Primeiro, coloque-se cerca de meio metro à frente de um degrau ou banco na altura dos joelhos. Em seguida, levante a perna direita para trás e coloque o pé direito no banco. Seu pé direito deve estar longe o suficiente na frente do banco para que você possa dar uma estocada com facilidade. Movimente-se um pouco para encontrar o melhor local.

Você ainda deve ter os pés afastados na largura dos ombros. Se você preferir uma posição mais próxima do pé, simplesmente certifique-se de que o joelho esquerdo não cruze os dedos dos pés ao agachar. Então, ao começar a descer sobre a perna esquerda, dobre o joelho e role os ombros para trás enquanto se inclina ligeiramente para a frente na altura da cintura.

Use a força de seus quadríceps e isquiotibiais para empurrar o pé esquerdo para se levantar depois de realizar o número necessário de repetições nesta perna, e troque e levante o pé esquerdo até o banco.

Benefícios

A ponte de glúteos trabalha os seguintes músculos:

  • quads
  • glúteos
  • bezerros
  • Isquiotibiais

Precauções

O agachamento búlgaro pode ser mantido seguro por uma configuração adequada e um forte envolvimento do núcleo. Não se apresse em selecionar o alinhamento e posicionamento corretos dos pés para evitar a tentação de se inclinar para a frente a partir dos quadris e mudar o centro de gravidade para a frente do joelho da frente. Isso pode machucar o joelho, pois coloca muita força sobre ele.

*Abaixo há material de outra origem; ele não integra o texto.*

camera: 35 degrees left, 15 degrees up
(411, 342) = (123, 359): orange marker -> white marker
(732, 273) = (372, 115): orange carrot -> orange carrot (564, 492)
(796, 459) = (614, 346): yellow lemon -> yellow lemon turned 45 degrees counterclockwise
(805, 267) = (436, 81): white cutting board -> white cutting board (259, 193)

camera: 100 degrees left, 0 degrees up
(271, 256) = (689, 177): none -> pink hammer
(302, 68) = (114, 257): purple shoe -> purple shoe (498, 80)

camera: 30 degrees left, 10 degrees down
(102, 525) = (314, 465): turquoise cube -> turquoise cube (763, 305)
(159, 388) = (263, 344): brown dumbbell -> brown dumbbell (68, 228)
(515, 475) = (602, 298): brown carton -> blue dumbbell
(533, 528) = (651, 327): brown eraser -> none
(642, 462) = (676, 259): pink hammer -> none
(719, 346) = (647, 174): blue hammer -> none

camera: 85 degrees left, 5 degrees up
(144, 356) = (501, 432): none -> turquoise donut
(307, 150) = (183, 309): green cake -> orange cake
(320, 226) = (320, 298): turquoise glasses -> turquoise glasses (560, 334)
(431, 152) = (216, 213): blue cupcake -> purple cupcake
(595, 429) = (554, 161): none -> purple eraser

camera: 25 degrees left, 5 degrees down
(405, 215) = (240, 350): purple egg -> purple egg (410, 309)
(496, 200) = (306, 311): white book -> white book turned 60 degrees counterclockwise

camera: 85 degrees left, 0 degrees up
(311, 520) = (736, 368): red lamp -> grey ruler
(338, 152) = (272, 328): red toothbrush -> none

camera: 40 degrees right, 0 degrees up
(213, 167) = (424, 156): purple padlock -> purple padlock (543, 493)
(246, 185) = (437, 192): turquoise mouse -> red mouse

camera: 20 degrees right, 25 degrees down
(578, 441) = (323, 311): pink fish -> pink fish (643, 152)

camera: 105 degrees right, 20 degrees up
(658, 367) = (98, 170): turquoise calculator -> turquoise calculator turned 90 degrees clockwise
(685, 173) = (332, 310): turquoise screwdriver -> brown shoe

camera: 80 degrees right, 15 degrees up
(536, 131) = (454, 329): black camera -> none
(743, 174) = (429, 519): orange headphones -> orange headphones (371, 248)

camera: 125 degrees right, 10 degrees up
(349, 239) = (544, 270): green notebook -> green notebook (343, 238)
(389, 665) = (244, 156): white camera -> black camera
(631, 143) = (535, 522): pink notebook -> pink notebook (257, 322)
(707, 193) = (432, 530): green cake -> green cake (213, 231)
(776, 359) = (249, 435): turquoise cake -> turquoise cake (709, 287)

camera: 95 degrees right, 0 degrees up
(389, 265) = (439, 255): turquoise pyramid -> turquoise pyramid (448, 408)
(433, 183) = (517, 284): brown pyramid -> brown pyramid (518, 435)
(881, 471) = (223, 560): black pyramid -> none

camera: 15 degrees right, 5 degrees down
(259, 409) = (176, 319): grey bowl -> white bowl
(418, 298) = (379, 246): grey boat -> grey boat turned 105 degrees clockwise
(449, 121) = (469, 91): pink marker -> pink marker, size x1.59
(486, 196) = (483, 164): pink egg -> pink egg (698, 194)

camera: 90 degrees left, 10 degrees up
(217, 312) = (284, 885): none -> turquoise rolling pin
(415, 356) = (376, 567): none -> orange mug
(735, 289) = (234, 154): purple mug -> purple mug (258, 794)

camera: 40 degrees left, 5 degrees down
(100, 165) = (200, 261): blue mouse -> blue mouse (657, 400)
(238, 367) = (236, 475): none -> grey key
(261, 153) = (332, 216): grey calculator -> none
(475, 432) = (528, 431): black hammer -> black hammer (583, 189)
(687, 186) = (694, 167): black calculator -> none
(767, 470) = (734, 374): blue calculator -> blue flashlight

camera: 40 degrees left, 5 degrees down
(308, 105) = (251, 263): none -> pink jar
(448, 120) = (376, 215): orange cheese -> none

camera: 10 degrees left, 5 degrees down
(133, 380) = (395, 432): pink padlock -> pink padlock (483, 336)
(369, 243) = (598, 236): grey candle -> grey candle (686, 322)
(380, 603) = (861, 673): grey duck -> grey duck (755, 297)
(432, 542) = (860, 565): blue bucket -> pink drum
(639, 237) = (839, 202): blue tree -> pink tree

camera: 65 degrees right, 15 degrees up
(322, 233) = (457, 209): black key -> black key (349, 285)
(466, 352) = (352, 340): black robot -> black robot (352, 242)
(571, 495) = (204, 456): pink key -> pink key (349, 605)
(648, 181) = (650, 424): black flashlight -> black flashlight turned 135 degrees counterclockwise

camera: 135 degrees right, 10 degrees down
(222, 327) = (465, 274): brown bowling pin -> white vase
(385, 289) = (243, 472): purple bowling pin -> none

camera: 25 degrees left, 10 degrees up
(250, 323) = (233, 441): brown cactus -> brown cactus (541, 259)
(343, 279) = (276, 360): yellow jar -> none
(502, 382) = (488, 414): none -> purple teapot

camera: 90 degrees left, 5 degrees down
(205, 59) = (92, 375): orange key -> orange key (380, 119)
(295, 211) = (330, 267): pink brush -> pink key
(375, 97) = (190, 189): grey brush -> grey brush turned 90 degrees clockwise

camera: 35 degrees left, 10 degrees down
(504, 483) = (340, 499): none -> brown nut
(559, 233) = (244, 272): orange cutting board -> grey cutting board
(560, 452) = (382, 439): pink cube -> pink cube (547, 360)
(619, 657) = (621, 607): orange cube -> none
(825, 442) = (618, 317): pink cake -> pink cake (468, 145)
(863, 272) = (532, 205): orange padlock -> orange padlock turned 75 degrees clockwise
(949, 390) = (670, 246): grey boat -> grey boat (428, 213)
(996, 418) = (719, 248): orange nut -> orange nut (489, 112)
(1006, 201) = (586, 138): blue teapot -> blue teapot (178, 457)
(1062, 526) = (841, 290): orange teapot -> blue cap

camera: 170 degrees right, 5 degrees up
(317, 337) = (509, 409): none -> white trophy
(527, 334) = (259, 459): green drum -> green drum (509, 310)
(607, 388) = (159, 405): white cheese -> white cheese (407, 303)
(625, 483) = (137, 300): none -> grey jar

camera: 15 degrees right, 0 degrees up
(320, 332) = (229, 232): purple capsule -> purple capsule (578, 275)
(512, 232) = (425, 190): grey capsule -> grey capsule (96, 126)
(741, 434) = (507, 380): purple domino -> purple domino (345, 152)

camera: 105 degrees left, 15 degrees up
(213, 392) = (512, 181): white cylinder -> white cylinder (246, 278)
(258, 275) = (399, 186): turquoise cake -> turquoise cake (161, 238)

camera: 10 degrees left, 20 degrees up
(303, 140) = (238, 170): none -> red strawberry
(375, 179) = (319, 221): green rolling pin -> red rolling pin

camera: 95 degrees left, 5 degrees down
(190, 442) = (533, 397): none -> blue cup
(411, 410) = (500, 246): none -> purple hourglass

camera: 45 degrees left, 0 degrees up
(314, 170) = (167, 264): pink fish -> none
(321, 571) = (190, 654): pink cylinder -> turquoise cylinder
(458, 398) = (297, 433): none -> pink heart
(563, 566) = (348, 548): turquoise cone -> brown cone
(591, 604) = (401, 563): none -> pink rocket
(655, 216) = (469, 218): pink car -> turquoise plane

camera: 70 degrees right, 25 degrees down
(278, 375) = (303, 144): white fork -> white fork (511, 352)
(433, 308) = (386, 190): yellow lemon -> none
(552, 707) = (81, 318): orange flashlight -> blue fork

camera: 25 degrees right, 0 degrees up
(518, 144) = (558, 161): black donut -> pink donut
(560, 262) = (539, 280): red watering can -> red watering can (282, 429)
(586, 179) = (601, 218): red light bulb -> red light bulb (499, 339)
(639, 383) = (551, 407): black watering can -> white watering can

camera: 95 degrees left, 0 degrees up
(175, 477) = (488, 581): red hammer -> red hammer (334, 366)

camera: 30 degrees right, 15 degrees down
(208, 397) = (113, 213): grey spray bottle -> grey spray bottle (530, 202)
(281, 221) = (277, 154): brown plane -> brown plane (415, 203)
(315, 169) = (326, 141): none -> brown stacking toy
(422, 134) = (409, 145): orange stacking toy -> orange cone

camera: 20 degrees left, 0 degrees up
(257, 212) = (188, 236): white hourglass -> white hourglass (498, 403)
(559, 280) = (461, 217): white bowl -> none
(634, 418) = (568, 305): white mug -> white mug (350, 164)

O agachamento búlgaro provavelmente não é para você, se você é novo no treinamento de força ou tem dificuldade em manter o equilíbrio ao concluir os avanços convencionais. Da mesma forma, a flexibilidade e a mobilidade necessárias para realizar essa ação corretamente podem ser desconfortáveis ​​se você tiver dores ou lesões no joelho ou tornozelo.

Se sentir alguma dor ou desconforto, experimente a variação do agachamento dividido com o pé de trás equilibrado no chão.

Pensamentos finais

Os dias de perna são essenciais no mundo da calistenia. Ele pode ajudá-lo a desenvolver pernas extremamente musculosas, atléticas, poderosas e fortes que podem suportar uma carga de trabalho contínua e extenuante. Além disso, existem inúmeros benefícios, incluindo melhor equilíbrio, força, simetria, assistência nos movimentos da parte inferior do corpo, força e capacidade de queimar calorias.

Como metade do seu corpo, as Pernas merecem ser tratadas com dignidade. Quem sabe? Os treinos de pernas podem se tornar seu dia favorito!